Closed drdhaval2785 closed 8 years ago
Just to give a glimpse of the output, I am copy pasting 20 entries from cmbsub.txt here.
¯BURNELL.T@maDvaBAzya@maDvaBAzya@82746:¯BURNELL,T:t:
¯C2A7N5KH@aGAhan@aGAhan@849:¯C2A7K:t:
¯HEM@cItkfta@cItkfta@40339:¯H:t:
¯K4AMAPAKA@rahitatva@°rahitatva@93133:¯K4AMPAKA:t:
¯BA7G4AN@ajara@aja/ra@1271:¯RA7G4AN:t:
¯Vardh@paryAya@paryAya@64793:¯Va7rtt:t:
¯K4ARARA@udamehin@udamehin@18709:¯K4ARAKA:t:
¯PAN4K4AT.ed.Bomb@antarvAsika@antarvAsika@5371:¯PAN4K4AT.ed.orn:t:
¯R.GORR@aDiyoDa@aDiyoDa@2889:¯GOBH:t:
¯K4D@aravindinI@aravindinI@9028:¯KA7D:t:
¯C2a7n5kh@upasTa@upa/sTa@20180:¯C2A7K:t:
¯BA7DAR.S@anupraveSa@anupraveSa@4632:¯BA7DAR:t:
¯BHA7G.P.ed.Bomb@anudapAna@anudapAna@4432:¯BHA7G.P.ed.Bomb:n:
¯A7PST@aniha@aniha@4217:¯A7PAST:t:
¯A7PAST.GAUT@Atmavant@Atmavant@14243:¯A7PAST.C2R:t:
¯H4MA7DRI@udvaMSa@udvaMSa@19185:¯HEMA7DRI:t:
¯A7RSHBr@pUrvAtiTa@pUrvAtiTa@69228:¯A7RSH.BR:t:
¯GR2HJ@digvyAGAraRa@digvyAGAraRa@50109:¯GOBH:t:
¯MALLIN@aparicita@aparicita@6129:¯LALIT:t:
¯A7RJABH.S@atyazwi@atyazwi@2280:¯A7RJABH:t:
It's impossible for me to work in such a UI. I do not understand where to look at. Still a HTML would be desirable or am I the only one? Excuse me for complaining, it's mega work done, just can't help in such format. It's too user-unfriendly. I lack IAST, but that's my issue after all.

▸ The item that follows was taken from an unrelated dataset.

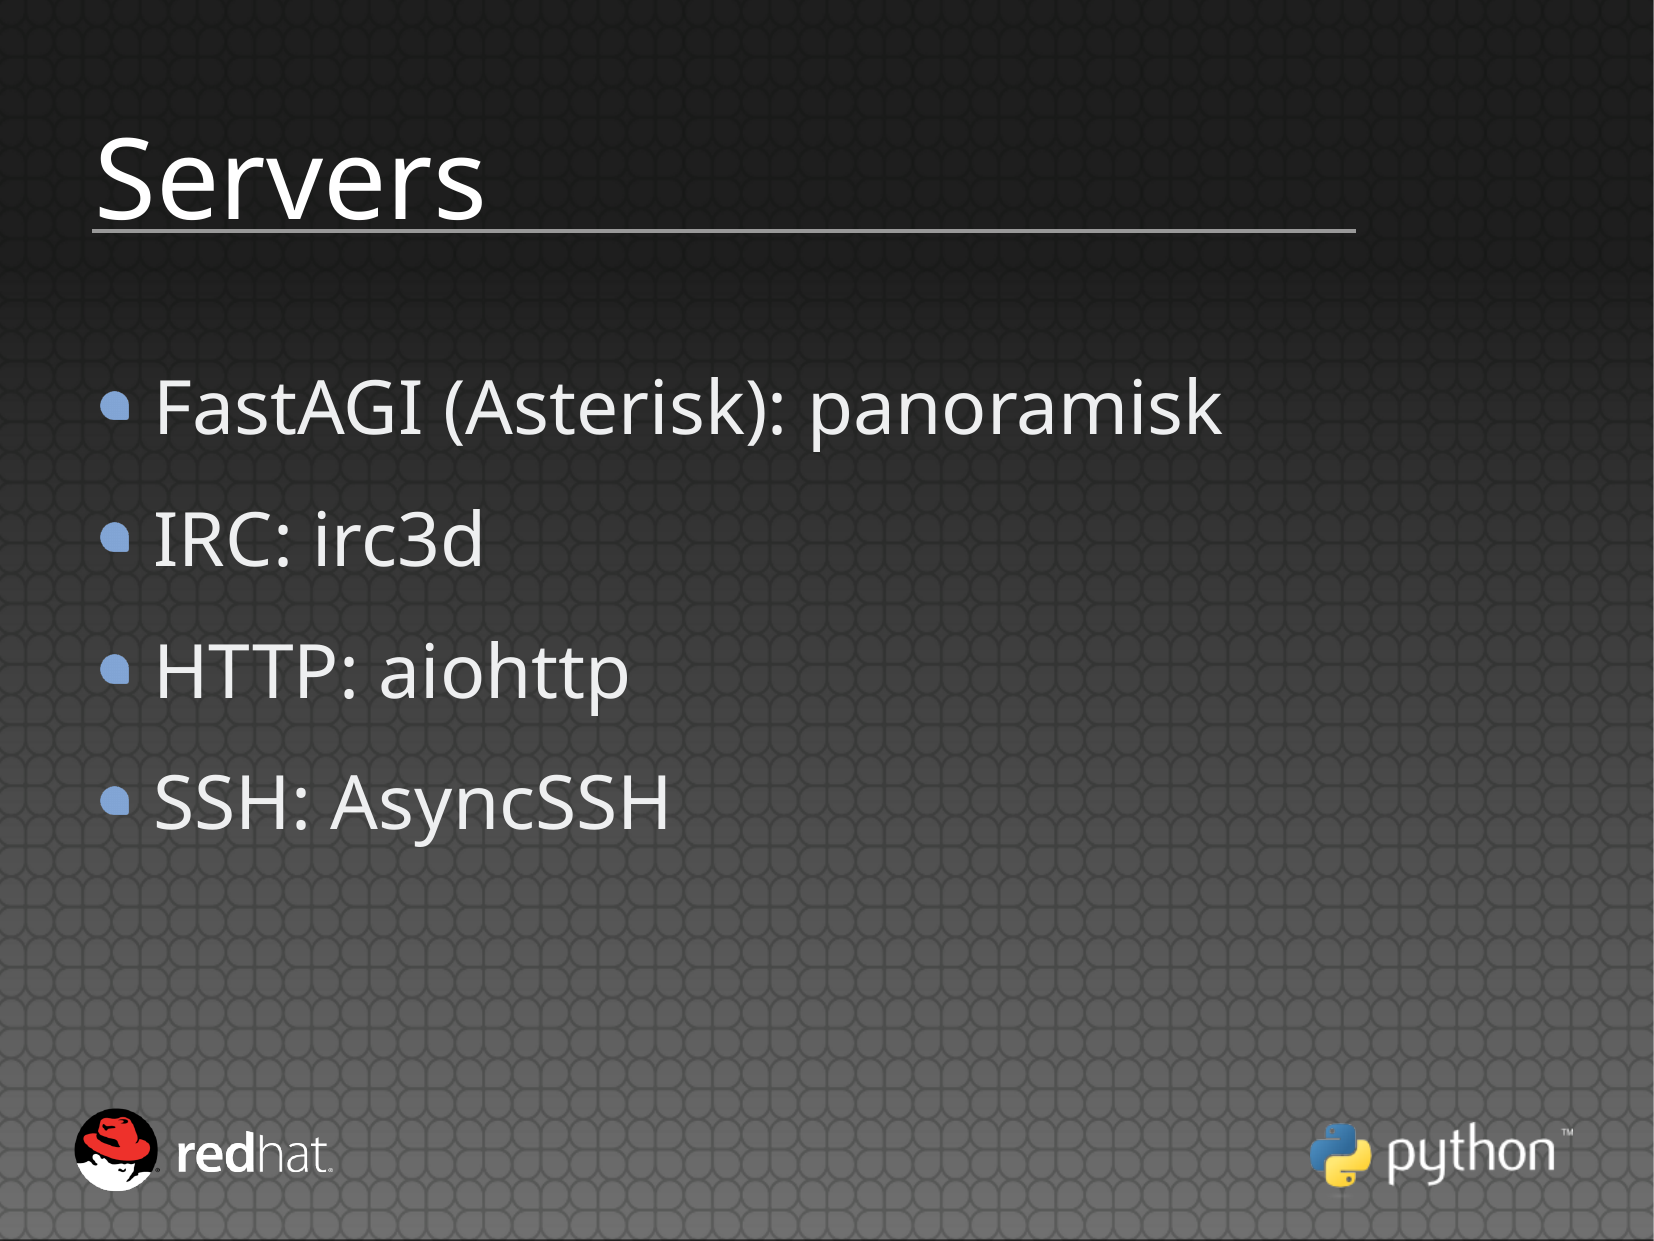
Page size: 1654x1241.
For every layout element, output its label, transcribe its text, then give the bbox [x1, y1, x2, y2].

list FastAGI (Asterisk): panoramisk IRC: irc3d HTTP: aiohttp SSH: AsyncSSH [82, 354, 1571, 1094]
picture [0, 0, 1654, 1241]
title Servers [94, 100, 1426, 251]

@gasyoun http://sanskrit-lexicon.github.io/PWK/cmbsub.html Not proper ? I work on this UI. Didn't face much issue. the txt files are for correction submission in standard format. Not for viewing.
Fuzzy suggestions are given now in the text file. So, safe to close this documentation issue..
@drdhaval2785 what if last, additional column of HTML would contain the TXT line? In that case I could copypaste it without looking for the same entry in TXT. Most fixes are easy. I could fix them in seconds. But the way it is it takes minutes or I just abandon submitting at all.
Dear Gasyoun, you need to look at pw.txt without fail. The reason is - I display only one entry which refers to the work (alphabetic first i guess). But there are many cases which are not enlisted. E.g. the submission of 'Calc' referred to at least three differrent works. If I had gone by the entry displayed in HTML, I would have wrongly altered the rest of the books. And showing all occurrences of a reference is not an option either. The file would be more than 10000 entries long. Don't want to duscourage people by size. Thats why I am hiding the other occurrences of the same reference.
The way i work is- keep HTML file open in firefox. Keep submission file and pw.txt open in notepad++ side by side. Copy paste into search box of notepad++ from submission file. 'Find all in current docunent' if there are more than one entries - I click on them in notepad++ and see their context. If I can't decide the entry from text file, I see HTML and finally submit.
Taking a clue from numfuzzy effort of @funderburkjim (and mostly adaptation of his code there + https://github.com/funderburkjim/fuzzyalpha-example), I have tried to give the suggestions for corrections in the submission files. https://github.com/sanskrit-lexicon/PWK/commit/d8d74e8dadcca277a327ffd627fca387a879c384 is the commit responsible.
Code amended is stdabbrv.sh and stdabbrv.py to accomodate the fuzzy logic.
The logic is
¯ls@key1@key2@lnum:¯suggestion:t:
e.g.¯BURNELL.T@maDvaBAzya@maDvaBAzya@82746:¯BURNELL,T:t:
¯ls@key1@key2@lnum:¯suggestion:n:
e.g.¯BHA7G.P.ed.Bomb@anudapAna@anudapAna@4432:¯BHA7G.P.ed.Bomb:n:
Thus now the submission is reasonably improved. If the suggestion is fine, leave it as it is.